Does the County Administrator Deserve a Raise?

The County Supes will vote on a 4 percent pay bump for David Twa Tuesday.

The Contra Costa Board of Supervisors is scheduled to vote Tuesday on a new contract and a raise for county administrator David Twa.

Twa, who makes $250,000 a year now, will get a roughly 4 percent boost to $260,000, if the supes approve the contract. It’s a good wage, but Twa is not the highest paid employee on the county payroll. The State Controller’s government compensation database lists 21 workers in Contra Costa County making more than $250,000 in 2011, including several doctors and a deputy district attorney who earned $385,000 in total wages that year.

CoCo County may be getting a good deal. In neighboring Alameda County, the administrator earned $423,000 in 2011, according to the State Controller, despite overseeing only 9,300 employees compared to Contra Costa County’s 11,300 workers.

Here’s the full text of the fiscal impact of the contract:

Salary base of $260,000, an increase of approximately 4% from last contract. Increase of 3 1/3 hours of monthly vacation accruals for a maximum of 23 1-3 hours per month.  In lieu of the deferred compensation benefit provided for in the Management Resolution, deferred compensation contribution in the amount of $23,000 will be added to the County Administrator's County deferred compensation account annually.

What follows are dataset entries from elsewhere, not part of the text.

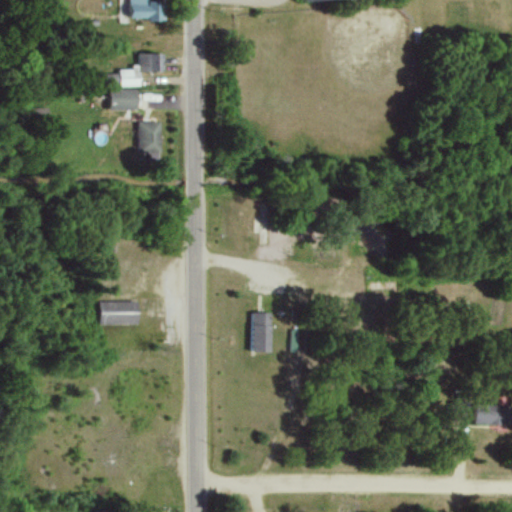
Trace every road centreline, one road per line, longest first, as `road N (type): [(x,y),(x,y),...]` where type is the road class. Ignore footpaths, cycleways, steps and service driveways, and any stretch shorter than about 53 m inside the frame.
road 1 (tertiary): [(198,511),(189,0)]
road 2 (residential): [(511,481),(198,479)]
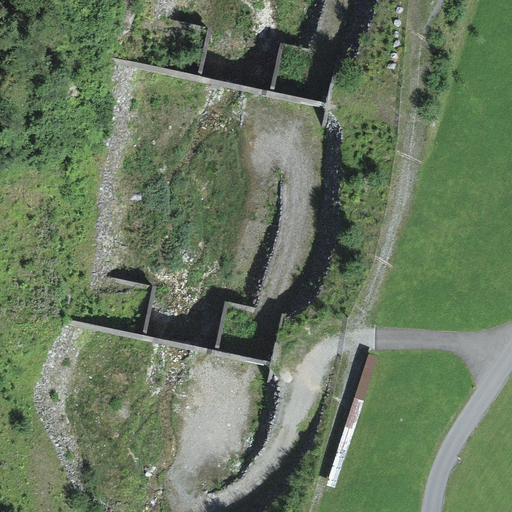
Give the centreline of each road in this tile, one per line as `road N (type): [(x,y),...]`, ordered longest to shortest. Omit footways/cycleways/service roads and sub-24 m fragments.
road 1 (track): [(506,358),(443,342),(334,343),(307,377),(292,432),(257,489),(219,508),(190,498),(184,468)]
road 2 (unclassified): [(511,348),(447,452),(430,511)]
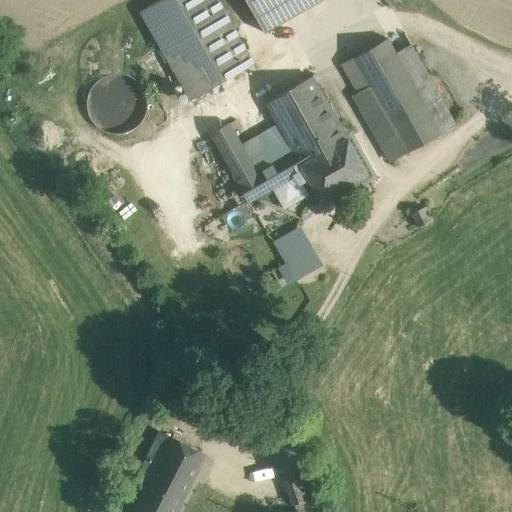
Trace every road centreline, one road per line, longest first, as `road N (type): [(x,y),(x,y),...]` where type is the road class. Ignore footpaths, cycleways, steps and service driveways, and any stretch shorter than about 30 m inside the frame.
road 1 (track): [(511,63),(386,12),(157,153),(204,238)]
road 2 (track): [(511,93),(393,191),(239,438)]
road 3 (track): [(317,54),(393,191)]
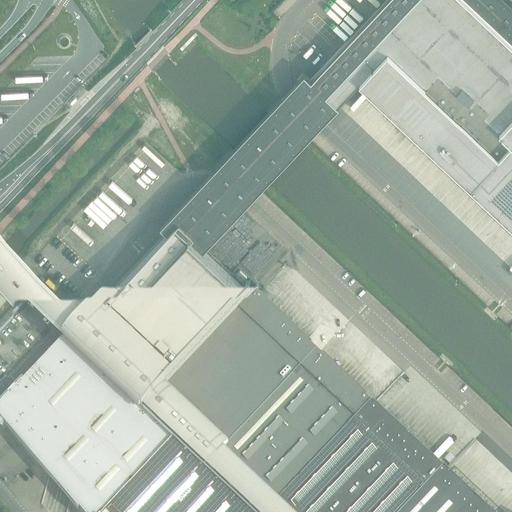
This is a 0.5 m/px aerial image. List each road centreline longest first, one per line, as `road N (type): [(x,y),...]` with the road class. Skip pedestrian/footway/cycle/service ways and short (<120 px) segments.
road 1 (unclassified): [(511,449),(235,189),(213,180),(175,186),(150,233),(0,393)]
road 2 (unclassified): [(282,41),(284,79),(296,103),(511,306)]
road 3 (secondary): [(13,188),(198,0)]
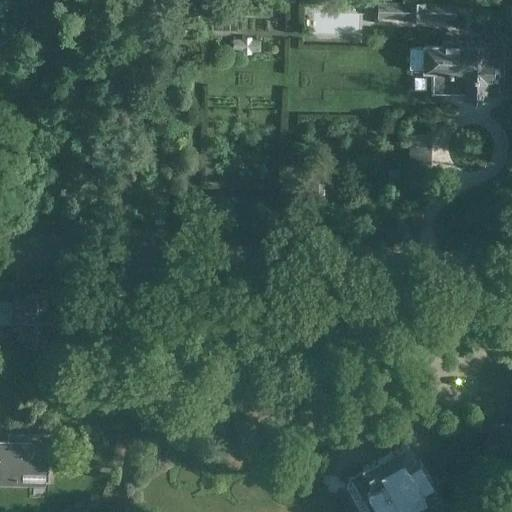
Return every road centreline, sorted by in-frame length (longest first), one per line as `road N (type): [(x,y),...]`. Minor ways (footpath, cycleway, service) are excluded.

The contract negotiated in 2008 allowed for base pay of $250,000 and an adjustment for Pay for Performance up to 5% increase or decrease of up to five percent in a fiscal year.  Due to severe fiscal constraints since that time, the County Administrator's salary has not been increased even though he met or exceeded all of his performance goals and merited such an increase.  

In fact as with the majority of County employees, the County Administrator's salary was reduced.

Casey February 13, 2013 at 10:43 PM
2 months of vacation is ridiculous. If the job is so important how can we spare the administrator for that many days????
Ryan February 14, 2013 at 05:54 PM
Here is what most people don't realize. Accrued vacation does not equal redeemed vacation. In my case I seldom used it, and when I left an employer I was compensated for that time. It's deferring your compensation at one pay rate (P1), accumulating hours (H), to then be compensated at a later date--when you assume you'll have a higher pay rate (P2) for each hour accumulated in the past (H). The math is simple: P1 x H = V1 and P2 x H = V2...Where V1 = the value to the administrator under pay rate while hours earned, and V2 = the value to the administrator under pay rate at end of employment when pay rate is the highest...The difference between them (V2-V1=G), where G = the additional cost to employ him/her. So the administrator will make a killing later when hours are redeemed, compared to if we (the citizens) had to compensate based on his pay rate at the time the hours were earned. Pretty smart really. Think about it: Doesn't raise eyebrows (really) with a $250k salary--figures doesn't want to look too far out of line with public sector employees, then gets another 1/6th salary paid as vacation accruals at some point in the future when it is expected that the value of those accruals will be far greater (V1) than they would have been had they been redeemed at the value while earned (V2), which means we cash administrator out with lump sum (G). Assuming no cap on accruals... Is that the best way to pay--or incentivize our employees? Maybe...I don't know.
Ryan February 14, 2013 at 05:55 PM
I realize I lost most people at "The math" unfortunately...
Ryan February 14, 2013 at 06:06 PM
I'm fine with total compensation package, so long as: * There are reasonable limitations on vacation accrual totals * Redemption of accruals at V1 (value at time earned) *The total value of compensation package is competitive with other competitive private sector positions (preferably it is valued between 10-20% LESS than a competitive private sector position--since let's face it, once they're in guvm'nt, they don't leave--which tells me there's tremendous job security unlike in the "real world"). *The candidate we hire is the best one for the job--and is reasonably priced... *And finally, (here's the kicker) so long a the job is getting done as well as a private employer could... ...it's a wishlist...doesn't mean it has to be realistic...
Casey February 14, 2013 at 06:24 PM
The purpose of vacation is to give people a break. If they don't take it, maybe they don't need it and maybe we shouldn't be paying for it. Better yet, as in my private sector job, only allow two years of vacation to be accrused, use it or lose it. I wouldn't be complaining if we were in good fiscal shape, but it appears that we are not and we've been too generous w/ pensions that we can't afford.